Historical population
| Census | Pop. | Note | %± |
| 1910 | 847 |  | — |
| 1920 | 1,316 |  | 55.4% |
| 1930 | 3,332 |  | 153.2% |
| 1940 | 5,712 |  | 71.4% |
| 1950 | 7,758 |  | 35.8% |
| 1960 | 9,413 |  | 21.3% |
| 1970 | 9,643 |  | 2.4% |
| 1980 | 11,341 |  | 17.6% |
| 1990 | 8,526 |  | −24.8% |
| 2000 | 9,189 |  | 7.8% |
| 2010 | 7,335 |  | −20.2% |
| 2020 | 6,286 |  | −14.3% |
| 2025 (est.) | 5,517 | Decrease | −12.2% |
U.S. Decennial Census

===2020 census===
As of the 2020 census, Tallulah had a population of 6,286. The median age was 35.7 years. 27.4% of residents were under the age of 18 and 14.1% of residents were 65 years of age or older. For every 100 females there were 76.9 males, and for every 100 females age 18 and over there were 70.8 males age 18 and over.

100.0% of residents lived in urban areas, while 0.0% lived in rural areas.

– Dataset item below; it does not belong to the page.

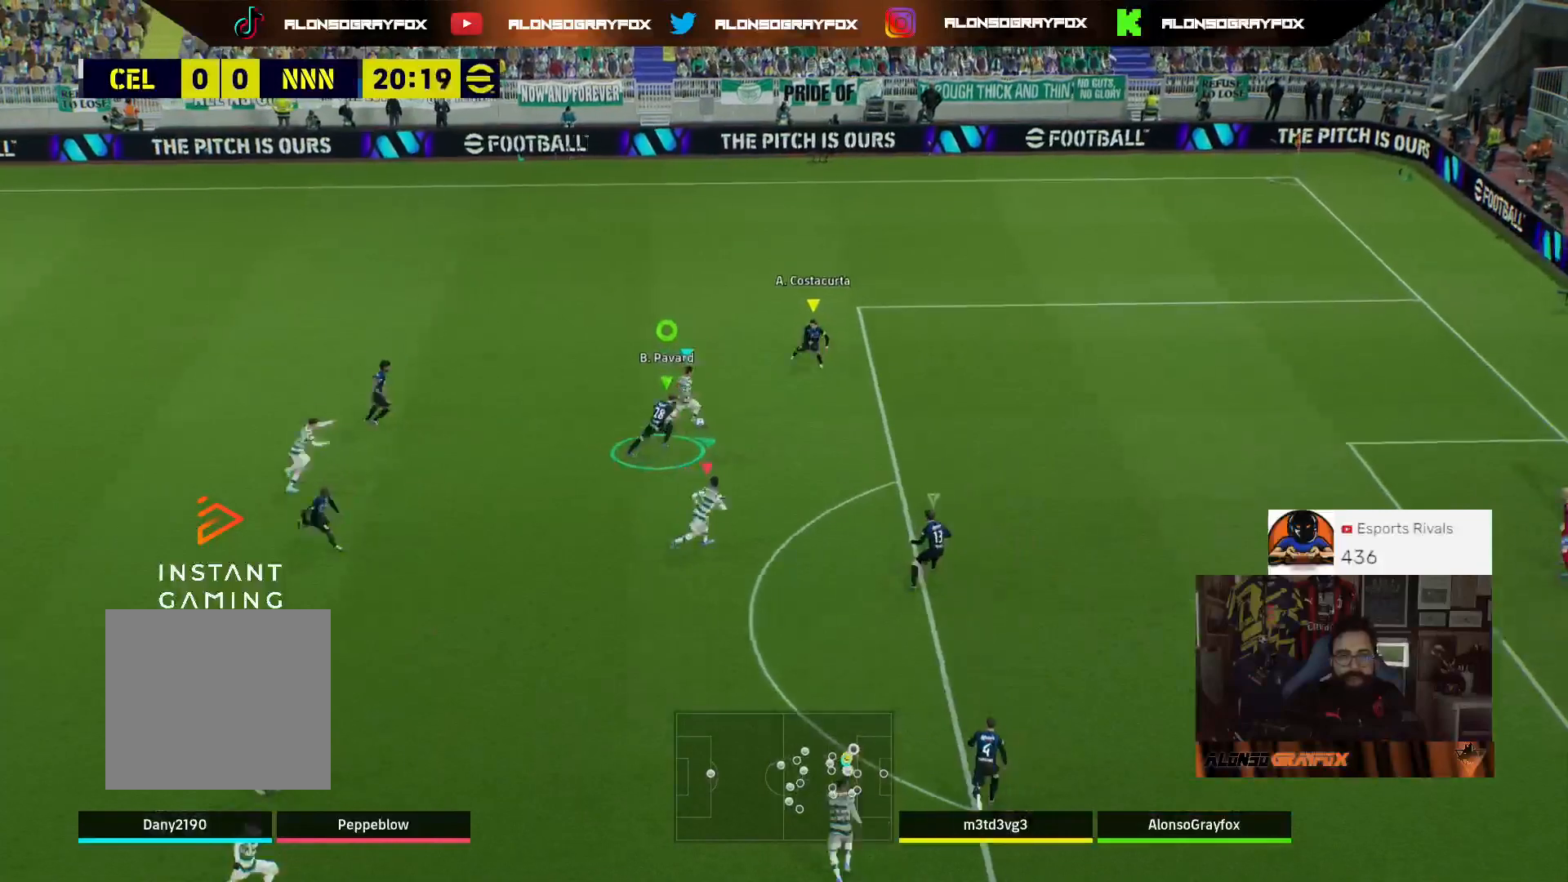
{"buttons": ["L2", "R2"], "left_stick": "up-right", "right_stick": "center", "events": []}
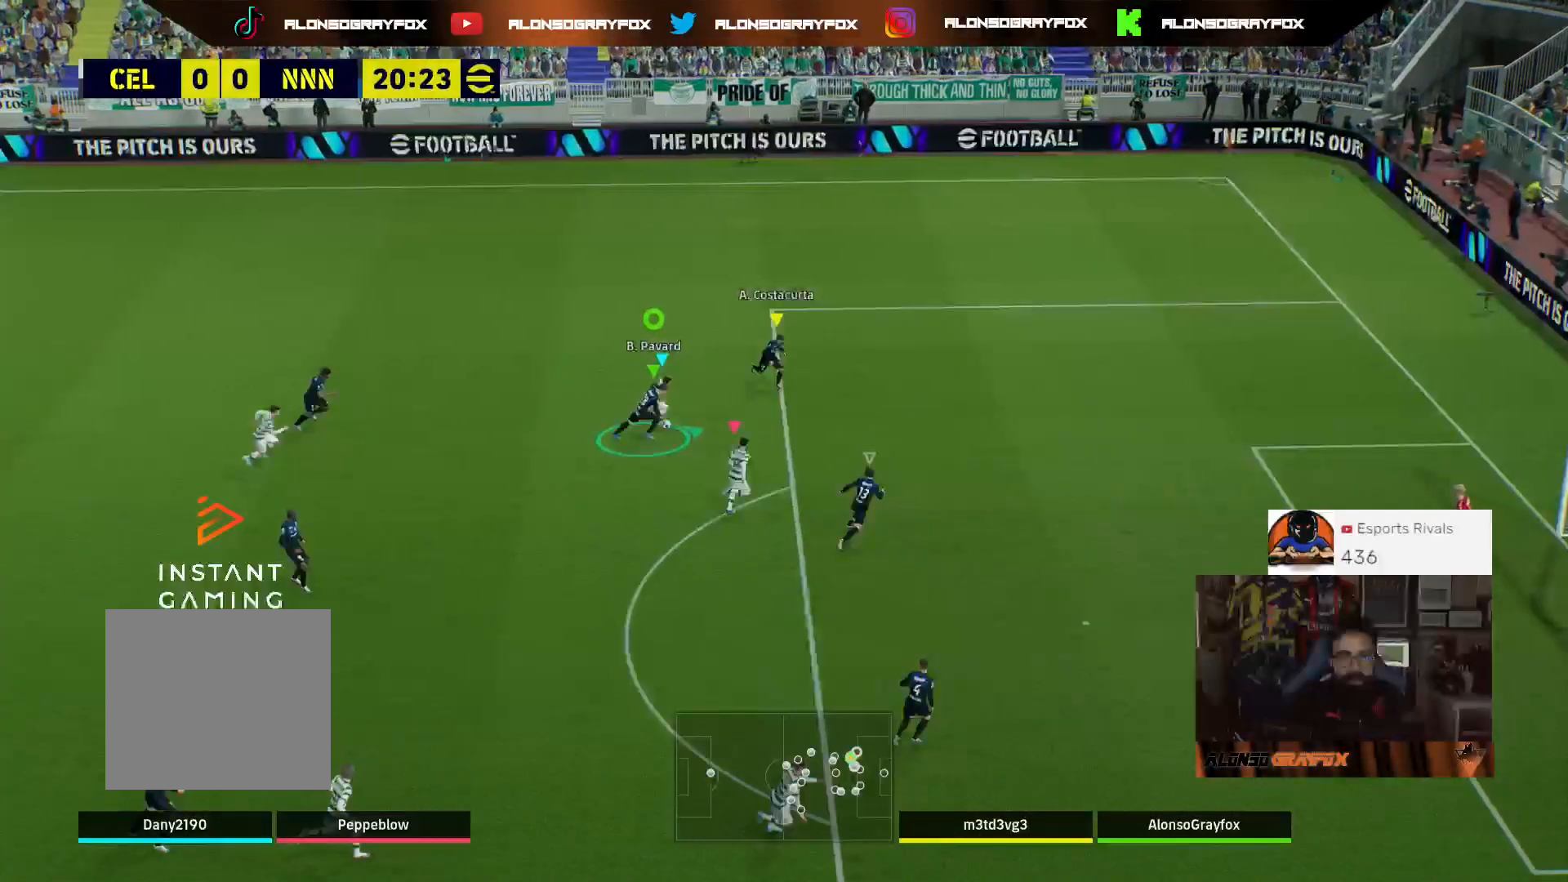
{"buttons": ["L2", "L3"], "left_stick": "up", "right_stick": "center", "events": [[167, "L3", "down"], [167, "left_stick", "up"], [200, "R2", "up"]]}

There were 2,343 households in Tallulah, of which 34.8% had children under the age of 18 living in them. Of all households, 23.3% were married-couple households, 20.6% were households with a male householder and no spouse or partner present, and 48.9% were households with a female householder and no spouse or partner present. About 33.9% of all households were made up of individuals and 14.2% had someone living alone who was 65 years of age or older.

There were 2,733 housing units, of which 14.3% were vacant. The homeowner vacancy rate was 1.2% and the rental vacancy rate was 5.3%.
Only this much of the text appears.